Surfer Blood - Pythons

Surfer Blood - Pythons
Album Reviews

The main issue with this album is that it is not terrible and it is not brilliant.



Label: Warner
Released: 17th June 2013
Reviewer: El Hunt
Surfer Blood first emerged in 2010, cruising along atop the lo-fi-surf-pop-beach-punk wave. It’s a mean feat to handle – firstly that’s a lot of adjectives there to stay on top of. It’s also a rather crowded ocean, with all kinds of other chancers dropping in on Surfer Blood’s wave, man. The Drums, Best Coast, Tennis, – any other band with four chords and a gnarly story to tell - all these youngsters purveyed something extremely similar. Triumphing over the rest with scuzzled reverb and intricate sunset flavoured riffery, debut album 'Astro Coast' was wave after wave of echo; a messy but altogether likeable record.

Rowdy anthem ‘Swim’ has become synonymous with Surfer Blood, and so it is a little disarming when follow up album ‘Pythons’ kicks off with the decidedly clean-sounding ‘Demon Days’ instead. The tangled, salted, tresses have been trimmed and plumped into slick quiffs, the two day old stubble has been eradicated. John Paul Pitts’ growling vocals are all but gone too, replaced with higher register crooning, and the occasional sickly sweet refrain of "woo-oo-ooo". As the theme continues into the next few songs, it’s already sounding less like something exciting and raw. ‘Pythons’, so far, would be right at home sound tracking a ‘rad’ beach party on ‘90210‘ attended primarily by generic Abercrombie wearing tweenagers sampling their first taste of beery contraband from a Red Solo Cup.

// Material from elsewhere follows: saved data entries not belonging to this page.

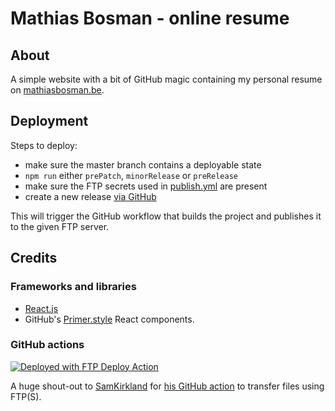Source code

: # Mathias Bosman - online resume

## About

A simple website with a bit of GitHub magic containing my personal resume
on [mathiasbosman.be][link_mathiasbosman_be].

## Deployment

Steps to deploy:

- make sure the master branch contains a deployable state
- `npm run` either `prePatch`, `minorRelease` or `preRelease`
- make sure the FTP secrets used in [publish.yml](.github/workflows/publish.yml) are present
- create a new release [via GitHub][link_github_new_release]

This will trigger the GitHub workflow that builds the project and publishes it to the given FTP
server.

## Credits

### Frameworks and libraries

- [React.js][link_react_js]
- GitHub's [Primer.style][link_primer_style] React components.

### GitHub actions
[<img alt="Deployed with FTP Deploy Action" src="https://img.shields.io/badge/Deployed With-FTP DEPLOY ACTION-%3CCOLOR%3E?style=for-the-badge&color=0077b6">](https://github.com/SamKirkland/FTP-Deploy-Action)

A huge shout-out to [SamKirkland][link_sam_kirkland] for [his GitHub action][link_github_action] to
transfer files using FTP(S).


[link_mathiasbosman_be]:http://mathiasbosman.be

[link_react_js]:https://reactjs.org/

[link_primer_style]:https://primer.style/

[link_sam_kirkland]:https://github.com/SamKirkland

[link_github_action]:hhttps://github.com/SamKirkland/FTP-Deploy-Action

[link_github_new_release]:https://github.com/mathiasbosman/mathiasbosman.github.io/releases/new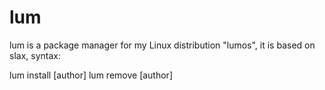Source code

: # lum
lum is a package manager for my Linux distribution "lumos", it is based on slax, syntax:

lum install <package> [author]
lum remove <package> [author]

‘Weird Shapes’ – the already-unveiled cut from ‘Pythons’ – is more interesting, with meandering melodies and some welcome roaring vocals peeping in occasionally, a reminder of the Surfer Blood we thought we knew. Instead of harking to Nirvana, though, the drum line is far more reminiscent of Belle & Sebastian’s ‘I Didn’t See It Coming’, and while Surfer Blood haven’t gone completely twee on us, they certainly lack the bite of their debut.

‘Pythons’ has a kind of charm to it, though, in the same way as an old cuddly toy that makes irritating squeaking noises but has a really cute little face. Try as you might, you can’t bring yourself to throw it in the bin. ‘Say Yes To Me’ and ‘I Was Wrong’ are not scuzzy and flecked with dirt, but it’s nigh on impossible to forget their melody, just as it’s hard not to think nostalgically of American pop-punk straight afterwards. These two songs are fittingly named too, because this is an album that evokes an instant “no” response. Yet listening to it a few more times, the temptation to be overly negative fades away. The main issue with this album is that it is not terrible and it is not brilliant. It is simply there. It’s hard to feel anything other than nonchalance towards ‘Pythons’.